As a home buyer, you’re always looking for the best price. But when you do find a wonderful bargain, there’s often a catch.
But that catch doesn’t have to be something overly complicated – it may simply be a distressed property!
These properties are homes whose owners can’t afford to maintain them. They’ve usually suffered from some amount of neglect or are at risk of foreclosure due to non-payment of mortgage or taxes.
Because of this, you can buy a distressed property at an awesome discount.
But before you run off looking for a distressed property to purchase, you need to understand what you’re buying. To help with that, check out the following 6 tips you should follow when buying a distressed property.
Everything You Need to Know About Buying a Distressed Property
1. Get Preapproved
Don’t play the offer-and-wait game without knowing you can back up your offers with money. Get preapproved for a mortgage far in advance – that way you’ll know exactly what your finances look like before you engage with the seller.
One of the biggest reasons for doing this is so you can be prepared to compete with investors.
A lot of investors interested in buying distressed properties are called “house flippers” because they fix damaged properties and resell them at a markup. They often make their purchases with cash, which can be much more convincing to a bank than someone looking for a mortgage.
Tip: Check out this helpful list of 6 Simple Tips for Buying a Flipped House!
If you have trouble getting preapproved, you may need to consider alternative lending sources. Credit unions or small regional banks may be more flexible when it comes to buyers with imperfect credit. You can also look into FHA loans offered by the US government.
2. Have the Property Inspected
The biggest risk in purchasing a foreclosure of any kind is the condition it’s in.
In some instances, because foreclosed homeowners are often forced out of their homes, the damage left is intentional. This means there could be problems that aren’t immediately obvious to the naked eye.
And unlike normal situations, the seller of a distressed property isn’t responsible for damages at the time of the sale. Instead, it’s up to you as the buyer to take responsibility for repairs.
That’s why it’s so crucial that you have the property inspected by a trusted inspector. You need to know ahead of time exactly what sort of damage you’ll be dealing with once the property is yours.
3. Have Cash Upfront
If you have a lot of cash at your disposal when you prepare to purchase a distressed home, the process will go a lot smoother for a few reasons.
First, the larger the down payment you can make, the more seriously your lender will take your offer.
Because if you can put down 20 to 25 percent of the asking price, you’ll be convincing the bank that you’re a safe bet.
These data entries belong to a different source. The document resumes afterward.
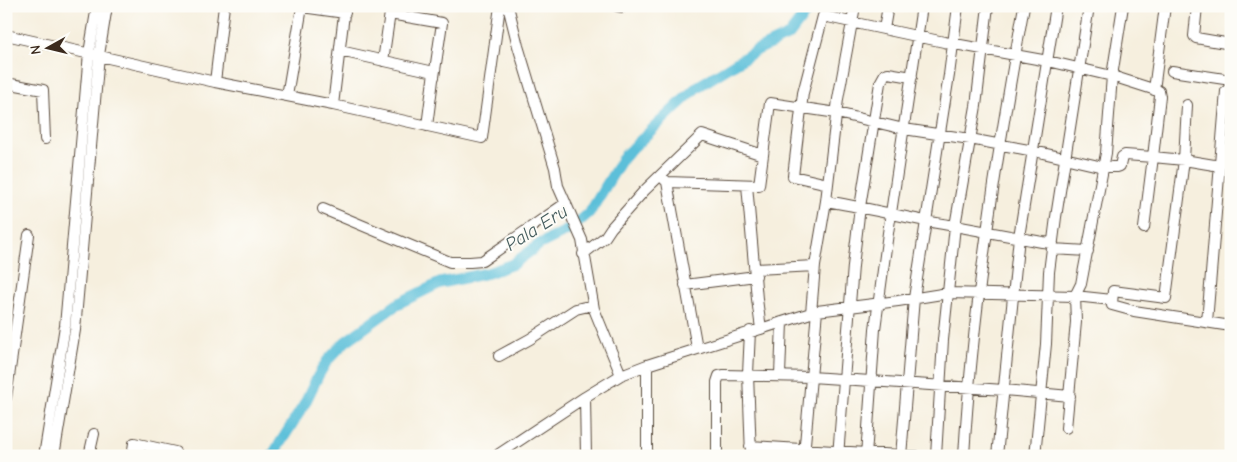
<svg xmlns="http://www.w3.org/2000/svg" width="1237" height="462" font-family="'Comic Neue',sans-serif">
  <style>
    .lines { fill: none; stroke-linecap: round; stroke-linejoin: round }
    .river { stroke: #5bbfd9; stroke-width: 11 }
    .minor-casing { stroke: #57483b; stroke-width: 12 }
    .minor { stroke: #fff; stroke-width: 10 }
    .labels { text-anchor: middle; stroke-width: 4; stroke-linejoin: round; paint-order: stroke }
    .water-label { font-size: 19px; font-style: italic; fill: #465e5f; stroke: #fdfcf7 }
  </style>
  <rect width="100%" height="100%" fill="#fdfcf7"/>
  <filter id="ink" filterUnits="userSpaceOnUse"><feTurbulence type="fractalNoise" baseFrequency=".02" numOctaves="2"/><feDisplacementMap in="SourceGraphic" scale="10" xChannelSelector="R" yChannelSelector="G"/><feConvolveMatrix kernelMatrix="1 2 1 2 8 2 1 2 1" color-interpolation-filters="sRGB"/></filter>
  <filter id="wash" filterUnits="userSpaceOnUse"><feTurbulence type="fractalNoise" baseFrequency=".0096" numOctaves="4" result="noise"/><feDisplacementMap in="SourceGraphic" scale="20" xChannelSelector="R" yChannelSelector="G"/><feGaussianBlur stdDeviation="1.12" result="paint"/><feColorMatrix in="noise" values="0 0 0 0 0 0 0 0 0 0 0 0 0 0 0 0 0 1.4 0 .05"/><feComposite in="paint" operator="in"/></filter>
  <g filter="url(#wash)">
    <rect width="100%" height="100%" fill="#f6efde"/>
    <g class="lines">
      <path class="river" d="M272 456 304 405 318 376 327 361 345 342 399 303 440 283 488 273 513 264 540 244 572 228 590 212 624 156 697 87 757 50 789 35 811 6"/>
    </g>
  </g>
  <g filter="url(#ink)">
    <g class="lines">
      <g class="minor-casing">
        <path id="minor" d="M508 6 518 46 555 168 558 186 582 240 594 309 621 375 585 397 586 456
          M617 6 622 7
          M855 6 838 99 826 201C870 208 912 220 955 226L976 106 988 6
          M1197 6 1194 36 1196 38 1231 44
          M390 14 442 23 434 77
          M884 29 888 6
          M6 35 215 82 333 105 482 138 500 6
          M340 51 434 72 427 126
          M383 61 391 6
          M1172 71 1231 80
          M215 82 224 6
          M6 83 43 90 45 139
          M1154 90 1165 6
          M287 96 302 7 345 13
          M333 105 345 6
          M1187 105 1184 160 1220 166
          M663 178 667 182 759 185 763 155
          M667 182 697 348
          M828 184 793 176 803 93 823 16 944 42 1048 61 1112 76 1159 91 1160 96 1153 157 1184 160 1166 298 1113 291 1112 305 1134 311 1231 326
          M747 185 757 299 761 329
          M323 209 450 262H470L482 261 566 203
          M1052 249 1088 251
          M583 254 605 237 611 228 644 191 702 135 763 155 770 103 837 113 904 129 970 139 1034 151 1103 167H1117L1120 166 1122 157 1125 155 1153 157 1144 228
          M755 269 815 266
          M685 285 756 276
          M811 313 815 266 826 201
          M1207 322 1226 91
          M750 331 748 374 751 456
          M499 356 530 339 576 309 593 305
          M647 365 817 311 898 301 948 293 1075 296 1112 300
          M621 375 647 365V456
          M780 375 782 322
          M6 398 29 235
          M1066 428 1076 322 1075 296 1081 284 1106 153 1112 76 1123 6
          M750 446 916 456
          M804 455 817 311
          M44 456 65 326 89 53 97 6
          M54 456 75 330 99 55 107 6
          M89 456 94 434
          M132 456 134 443 175 452V456
          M499 456V454L585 397
          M717 456V382L719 376 724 375 811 377 1004 390 1070 396
          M838 456 853 266 860 207 880 83 885 74 888 73 912 77
          M866 456 875 329 888 233 922 6
          M901 456 914 298 949 75 958 6
          M936 456 943 340 955 226 1042 242 1053 243
          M964 456C973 304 997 155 1024 6
          M997 456 1019 237 1056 6
          M1035 456 1046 344 1049 272 1056 217 1089 6"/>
      </g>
      <use href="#minor" class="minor"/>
    </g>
  </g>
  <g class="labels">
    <g class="water-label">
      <text transform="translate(536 227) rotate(-32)" y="7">Pala Eru</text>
    </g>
  </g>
  <rect width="1237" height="462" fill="none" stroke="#fdfcf7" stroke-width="25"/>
  <g transform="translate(48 48) rotate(262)" stroke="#fdfcf7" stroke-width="4" paint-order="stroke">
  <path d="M0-4L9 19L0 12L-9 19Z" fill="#3b2a1e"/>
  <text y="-8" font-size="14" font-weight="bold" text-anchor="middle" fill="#3b2a1e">N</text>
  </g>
</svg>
Second, the unique aspects of buying a distressed property tend to cost extra money. Home inspections and extensive repairs can’t always be covered by the loan you take out. In fact, if there’s too much damage, the bank may not even want to approve your loan.
You may have to create an escrow account to cover the repairs or take out another loan altogether.
But if you have enough money upfront to both offer a sizeable down payment and handle repairs and inspection costs, you’ll get through the process in no time at all.
4. Budget Carefully
Even after the property has been thoroughly inspected, there may still be more repairs needed. So, when you’re calculating your budget, add 10 to 20 percent extra to your renovations fund.
Be sure to take a hard look at your full financial picture and consider any assets you have. Determine the amount of capital you can spend on your purchase and stick to it no matter what.
Your credit score and financing options are the most important aspects of buying a distressed property, but every little bit extra helps.
And when you offer a price, try to be realistic about it. Don’t offer a high price and push your budget to the very limit if you think you might do just as well with a lower offer.
5. Take Advantage of Your Leverage
When negotiating with your lender, there is one area in which you have the upper hand.
If the distressed property is in poor condition and the bank refuses to lower the price, you can ask the lender to conduct a full appraisal of the property.
If the official appraisal is much lower than the asking price, you can use that to your advantage. Tell the bank you want to pay a lower price than they were initially asking, using the appraisal number as your evidence for why it should be lower.
6. Learn the State Foreclosure Laws
If you plan on becoming a regular investor in distressed properties, it’s critical that you familiarize yourself with local laws.
Many states tie lenders up in a complicated judicial process before they can ever foreclose on a home. Sometimes this takes up to 12 months, or even longer in some cases. These states are called judicial states.
Fortunately for us Texan buyers, Texas is a non-judicial state. The foreclosure process should never take as long here as it would in a state like New York or Connecticut.
But you would still be wise to stay up to date on laws affecting distressed properties in your area. An unforeseen change to the law could affect your purchase in significant ways, so you should always be prepared and in-the-know.
Buying a distressed property is undeniably a solid way to find a great deal. Not only are you guaranteed a low price, but you may get a fantastic return on your investment if you decide to sell the property later down the road.
Don’t expect everything to fall into place overnight, but don’t be caught off guard if you have to make any sudden decisions. If you work with a professional who has extensive real estate experience, you’ll have exactly what you need to get through the process like an old pro.